I’ve spent a lot of time on these river roads.  I’ve driven an ambulance; school buses full of kids; vans with recreational clients; my own rigs full of a growing family.  After twenty five years and almost a half a million miles of professional driving, I’ve tried to stay out of a vehicle whenever possible.  I’ve always been a bicycle rider and I’ve covered most of the river’s roads and trails, to and from meetings and jobs, on one bike or another.  I used to run the river’s roads on LSD... long slow distance.  The knees made me cool that mode of transportation.  I’ve been known to put on the wrist braces, knee guards and helmet, and roller blade everything from Cecilville to Somes Bar.  Heck since were talking about litter, I’ve spent a far amount of time kayaking the local river runs.  Not many folks can say that they drove the kayak work. 

        The bottom line?   I’m usually going much slower than passing vehicles and therefore get to observe more minutely the indigenous flora and fauna of the area.  One question, please.  Since when did a freakin’ beer can or soda can, or food wrapper  become indigenous?     

        As you might be able to tell, I’ve got this thing about people who can come back here to the Rivers and throw trash out of their car/truck windows.  It’s like they think this is just another what?  City?  Slum?

  This one might stay for awhile.                                                   I just don’t get it.

        I’ve tried to put wrap my head around the logic that might accompany someone who would throw that ______, fill in the blank.  I can’t even begin to understand.

        Now the casual visitor might travel our remote roads and because it feels so like the ends of the known earth after a couple of miles he or she might think , “What the hell, there’s no one around here.  It’s so big out that window at too-many-miles-per-hour, one little thing!  So big a place!  No one will notice. 

        Like I said too-many-miles-per-hour surround by all that Detroit steel (more likely Japanese these days), so out the    window it goes.  Roll it up quick, or you’ll loose the air conditioning.  It can’t be good for the soul.  It’s sure not for the environment.

         As the casual visitor drives further he might think he/she sees local households that appear to hold the old truck in some reverence.  So many locals seem to have junkyards of varying sizes in their yards.  Perhaps this misinterpretation leads them to think that the few crazies that do live on these rivers won’t even notice. 

        Wrong!  First, we do see, we do care!  Secondly, as if it were anyone’s business, much like the Indians of the plains prized their ponies, locals can point out a history lesson in every rusting hulk.  Not to mention the parts repository value of each yard sculpture.  Just a local version of the suburban, front yard Pink Flamingo.  Kate George used to get pretty P-O’d if anyone asked her about the “junkyard” next to her house.  She’d straighten up and look you deep in the eye, and real steady she’d say, “That’s a museum out there.” 

        If cars and trucks were transparent, like Wonder Woman’s airplane, then you’d see what the average local does with his/her trash and other questionable items.  We throw it on the floor of their rigs.  And mostly you let it build up a little, till you suspect something might be incubating in the pile around your feet, then you head to the garbage truck on one of the weekly garbage days and pay a couple of bucks to have it hauled out of here.

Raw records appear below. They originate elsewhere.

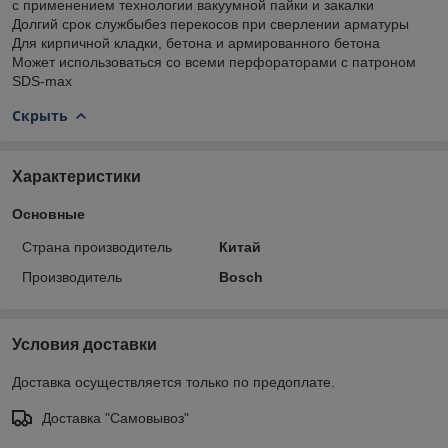
с применением технологии вакуумной пайки и закалки
Долгий срок службыбез перекосов при сверлении арматуры
Для кирпичной кладки, бетона и армированного бетона
Может использоваться со всеми перфораторами с патроном
SDS-max
Скрыть
Характеристики
Основные
Страна производитель
Китай
Производитель
Bosch
Условия доставки
Доставка осуществляется только по предоплате.
Доставка "Самовывоз"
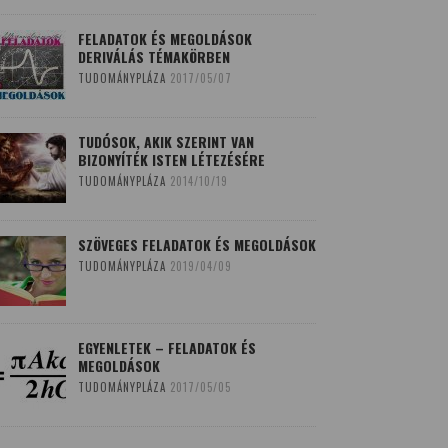
FELADATOK ÉS MEGOLDÁSOK
DERIVÁLÁS TÉMAKÖRBEN
TUDOMÁNYPLÁZA
2017/05/07
TUDÓSOK, AKIK SZERINT VAN
BIZONYÍTÉK ISTEN LÉTEZÉSÉRE
TUDOMÁNYPLÁZA
2014/10/19
SZÖVEGES FELADATOK ÉS MEGOLDÁSOK
TUDOMÁNYPLÁZA
2019/04/09
EGYENLETEK – FELADATOK ÉS
MEGOLDÁSOK
TUDOMÁNYPLÁZA
2017/05/05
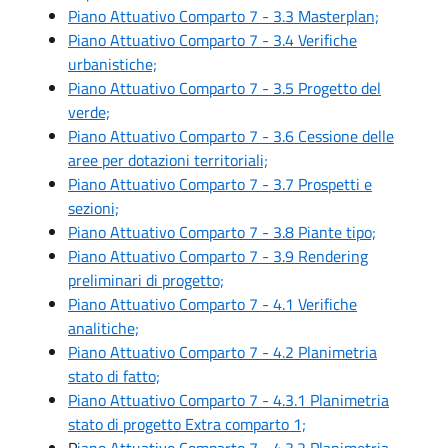
Piano Attuativo Comparto 7 - 3.3 Masterplan;
Piano Attuativo Comparto 7 - 3.4 Verifiche
urbanistiche;
Piano Attuativo Comparto 7 - 3.5 Progetto del
verde;
Piano Attuativo Comparto 7 - 3.6 Cessione delle
aree per dotazioni territoriali;
Piano Attuativo Comparto 7 - 3.7 Prospetti e
sezioni;
Piano Attuativo Comparto 7 - 3.8 Piante tipo;
Piano Attuativo Comparto 7 - 3.9 Rendering
preliminari di progetto;
Piano Attuativo Comparto 7 - 4.1 Verifiche
analitiche;
Piano Attuativo Comparto 7 - 4.2 Planimetria
stato di fatto;
Piano Attuativo Comparto 7 - 4.3.1 Planimetria
stato di progetto Extra comparto 1;
P
iano Attuativo Comparto 7 - 4.3.2 Planimetria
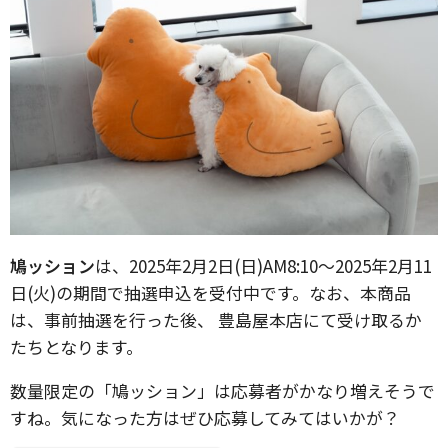
鳩ッション
は、2025年2月2日(日)AM8:10〜2025年2月11
日(火)の期間で抽選申込を受付中です。なお、本商品
は、事前抽選を行った後、 豊島屋本店にて受け取るか
たちとなります。
数量限定の「鳩ッション」は応募者がかなり増えそうで
すね。気になった方はぜひ応募してみてはいかが？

         Ya know, it’s not just the litter of modern “civilization” that lays along the river (work crews seem to be the main culprit on this one).  Look around you as you drive through.  Do you see an abundance of orange trees?  Or banana plantations?  Then what the heck makes you think that tossing the peels from the orange or that of the banana, out the window into the passing landscape is an intelligent thing to do?  An apple core now and then, well, okay.

        Which river user is the worst litterer? 

        This is where the kayaking all these years comes in. It’s fishermen, hands down.  Cans, food wrappers, bait containers, new lure wrappings, huge snaggles of fishing line, broken rods, all at the river’s edge.  If it can be left, a fisherman, apparently, will leave it. 

         Pretty broad-stroke indictment, you say?

        Hey, I’m a Local!  I’m tired of being pushed into someone else’s frame of reference!

        Makes me Hostile.  

     (Mac Creek is another of somewhat infamous "Creek Brothers".)